The Coyotes clobbered Millennium 10-0 on March 3, then lost on the road to Willow Canyon 3-1.
Centennial regrouped and was preparing for the Hamilton tournament when the spring sports season stopped in mid-March.
“We were all looking forward to coming back and having practice after spring break,” Maya said. “At first I didn’t believe it. It is just starting to hit me that it is over. It’s probably going hit me at graduation.”
The team waited, expecting that play might resume in April or at least before the playoffs.
But on March 30 the Coyotes learned that the spring sports season was over. And they were one of a host of 2019 runners up denied a shot at redemption.
“I just assumed it would be a three-week or a month break. It was tough for all of us, especially our seniors,” Lopez said. “We didn’t get that chance to prove ourselves.”
Lopez said she think the team will get together at least one more time once the stay at home orders ease.
Recently, the Coyotes put together a virtual senior night. Coaches painted their numbers on the field and players and their families stopped by one at a time for a short ceremony and to collect their varsity letters.
“The senior night was so nice. It was really thoughtful of them,” Lopez said.
Kaye said the last he heard, Gonzalez not sure if she will play in college.
Maya said she plans to decide in the next week whether she will attend Alabama A&M or the University of Hawaii. She wants to study zoology.
Burd will play at the University of Wisconsin-Superior.
Lopez had quite the odyssey in his school, pitching Cienega to state titles as a freshman and sophomore. Then she returned to the 2019 state final with Centennial but came out of the bullpen.
She said her favorite memories were the long bus trips with teammates. With Cienega, those trips were to tournaments in Bullhead City and California, and Centennial would head across town for tournaments.
Lopez’s Desert Thunder club teammate Halle Morris signed with Utah, piquing her interest. She connected with pitching coach Cody Thompson, sealing her decision to sign with the Utes.
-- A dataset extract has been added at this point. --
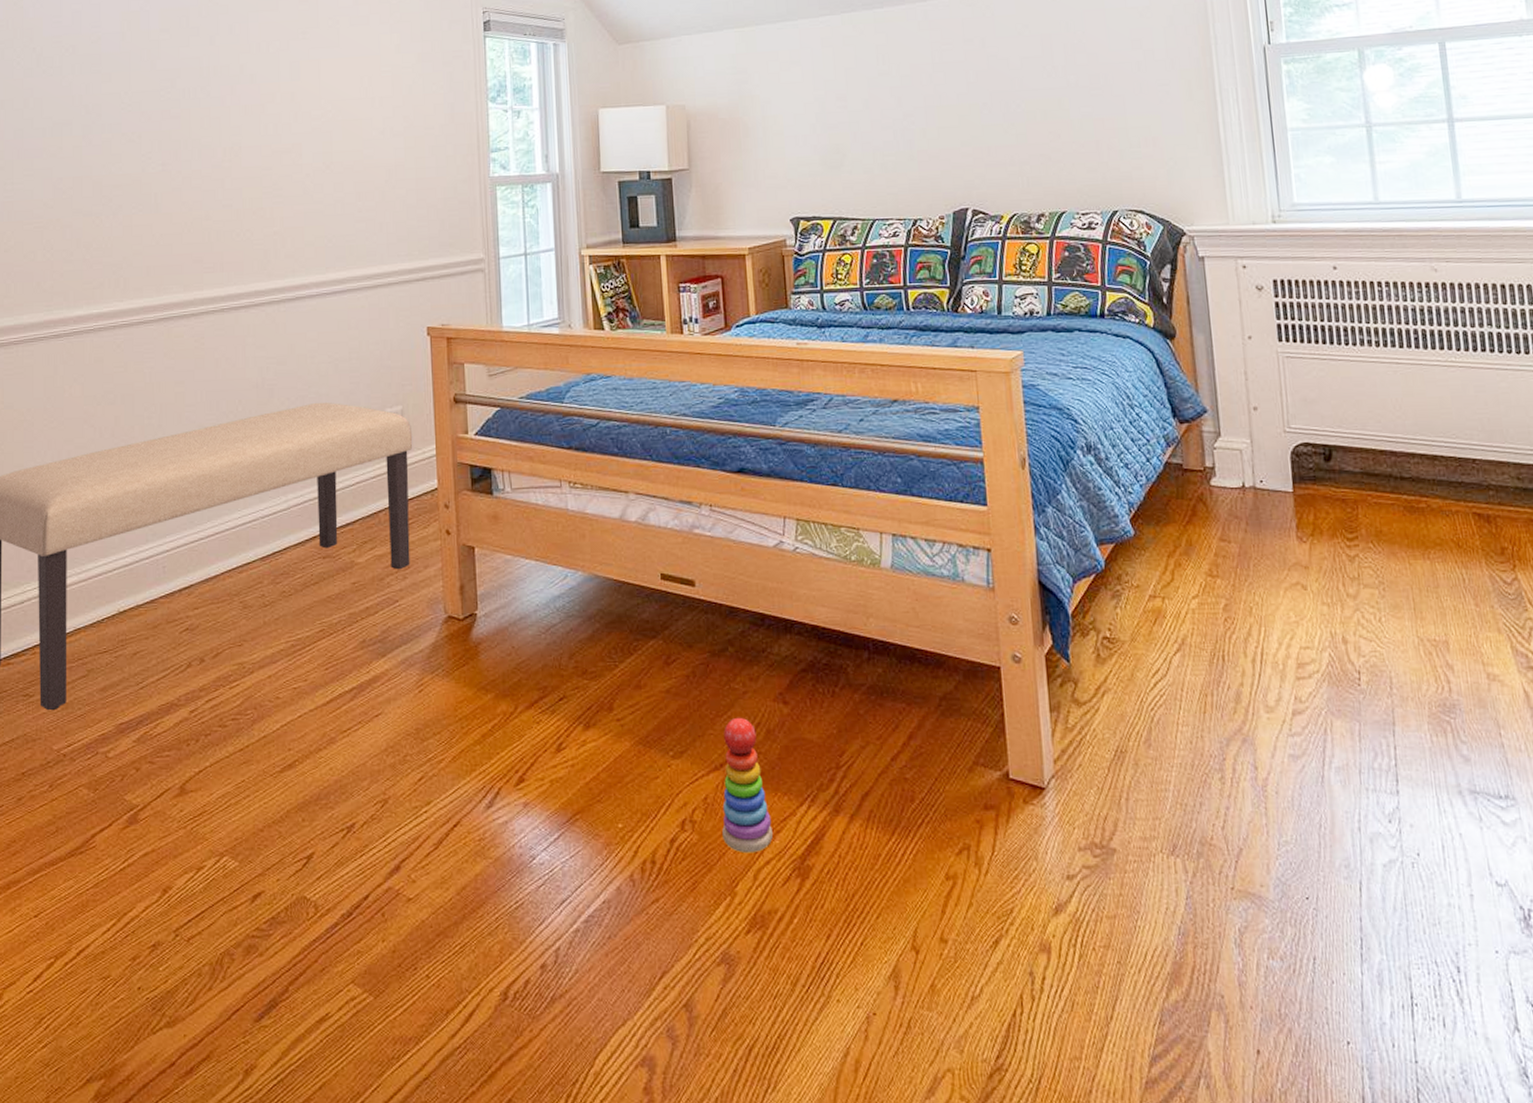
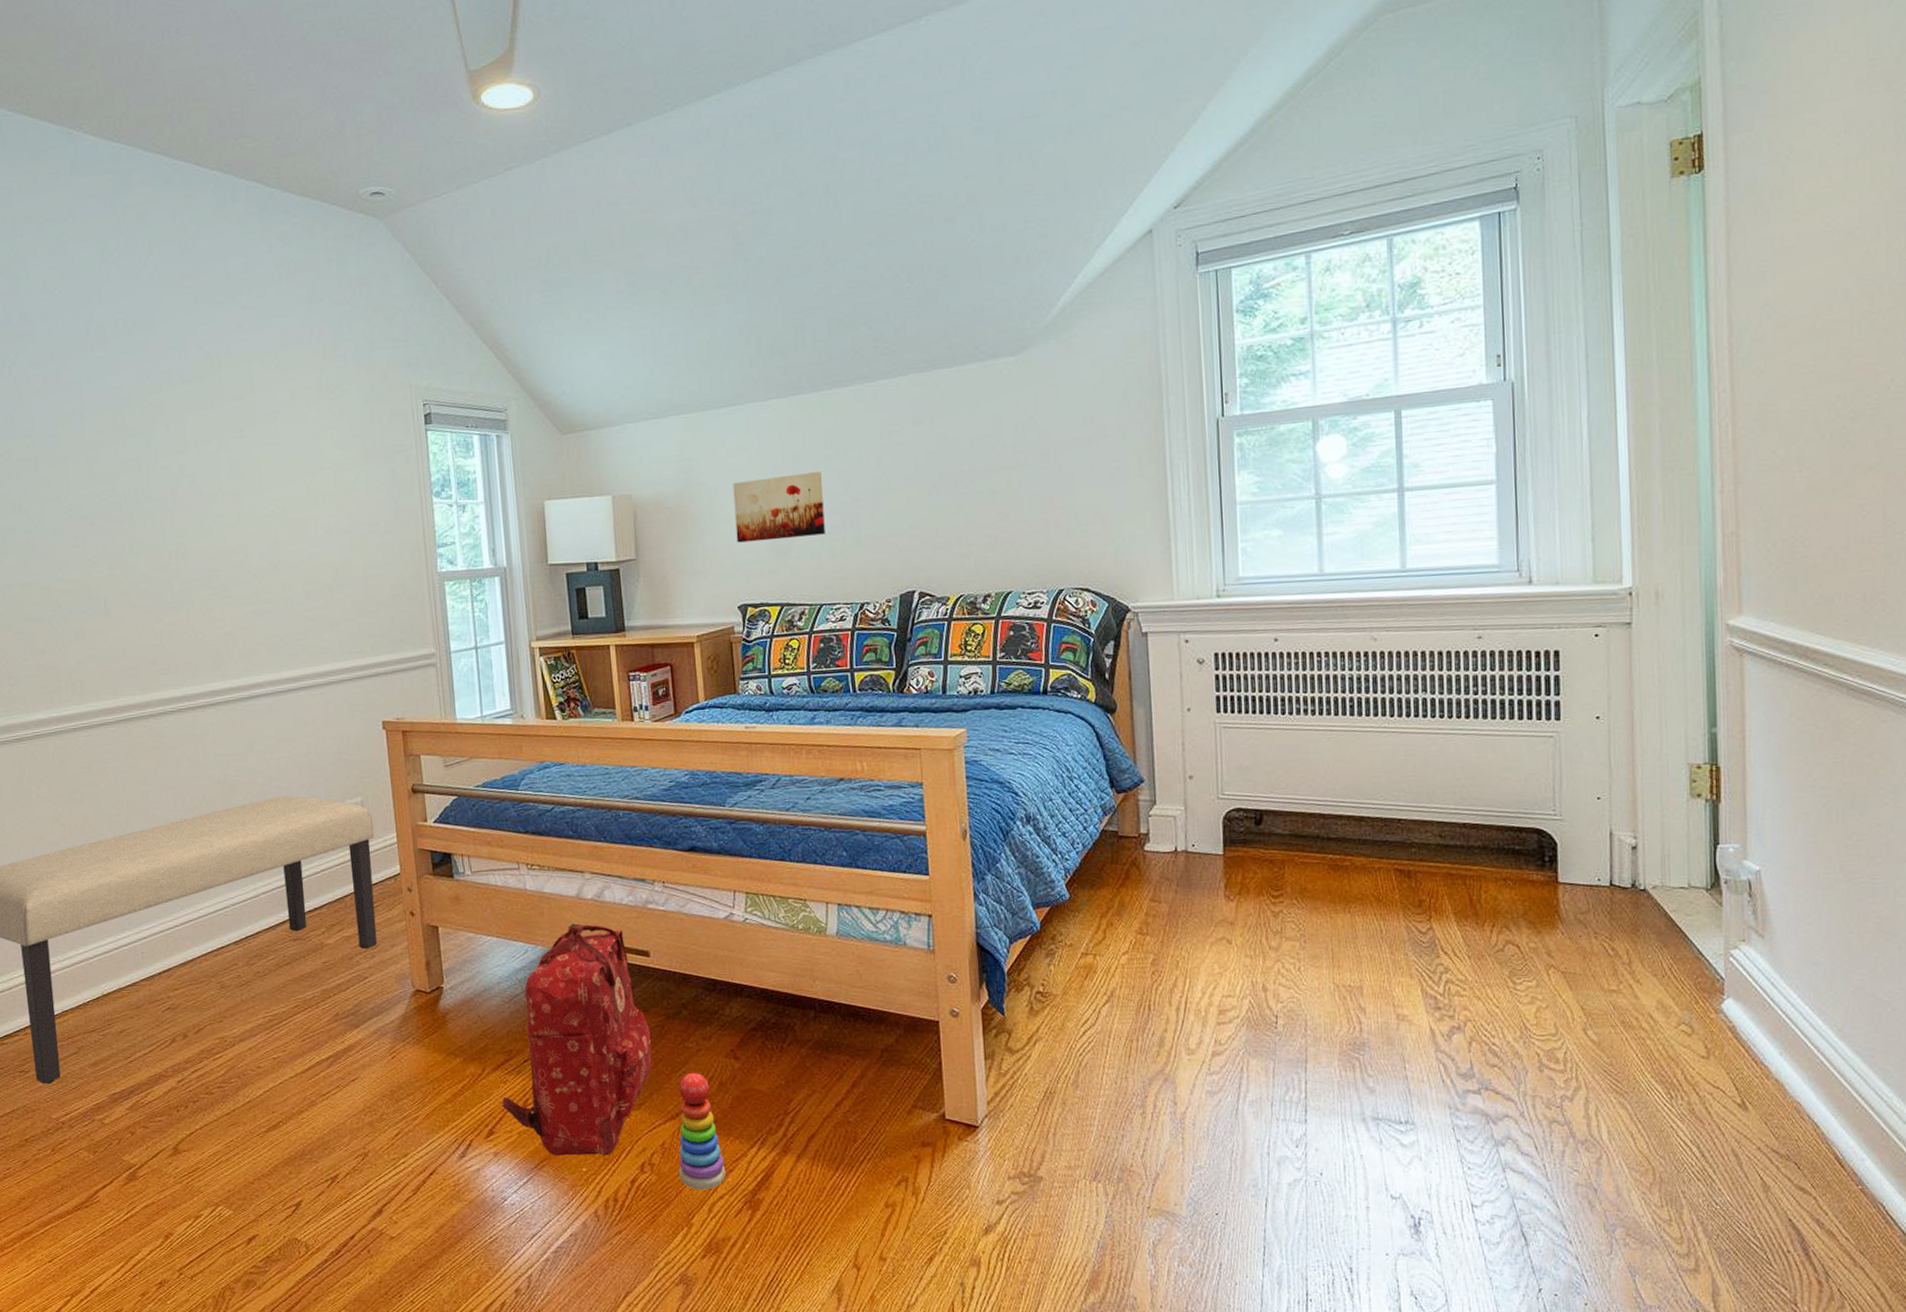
backpack: none [534,548,696,812] -> present [502,923,652,1157]
wall art: none [786,86,878,156] -> present [732,471,825,543]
None got the ending they wanted. But Kaye is sure they will bounce back
“I keep telling them this is no different than having an error on the field. All you can do is pick up some dirt and let it drop and move on,” Kaye said.
That said, he does agree that this team missed out. The Coyotes defense had mishaps but was improving. He said the sophomores and juniors were working hard.
Kaye said he believed Centennial was on the short list of teams — along with Tucson Empire, Sunrise Mountain and Willow Canyon — looking to knock Ironwood Ridge off the pedestal.
“I truly did expect that we would be right back there at the end,” Kaye said.